### Provided text
== Segment start ==

From 75957ba36c05b979701e9ec64b37819adc12f830 Mon Sep 17 00:00:00 2001
From: Tom Herbert <therbert@google.com>
Date: Mon, 28 Nov 2011 16:32:35 +0000
Subject: dql: Dynamic queue limits

Implementation of dynamic queue limits (dql).  This is a libary which
allows a queue limit to be dynamically managed.  The goal of dql is
to set the queue limit, number of objects to the queue, to be minimized
without allowing the queue to be starved.

dql would be used with a queue which has these properties:

1) Objects are queued up to some limit which can be expressed as a
   count of objects.
2) Periodically a completion process executes which retires consumed
   objects.
3) Starvation occurs when limit has been reached, all queued data has
   actually been consumed but completion processing has not yet run,
   so queuing new data is blocked.

== Segment end ==

### Data below

== Segment start ==

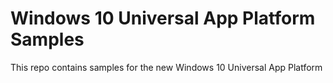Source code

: # Windows 10 Universal App Platform Samples
This repo contains samples for the new Windows 10 Universal App Platform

== Segment end ==

### What is expected
Reproduce the part of the dql patch text that opens with "dql would be" and closes with "data is blocked.", swapping "completion" for "cleanup" each time it appears.

### Answer for this exercise
dql would be used with a queue which has these properties:

1) Objects are queued up to some limit which can be expressed as a
   count of objects.
2) Periodically a cleanup process executes which retires consumed
   objects.
3) Starvation occurs when limit has been reached, all queued data has
   actually been consumed but cleanup processing has not yet run,
   so queuing new data is blocked.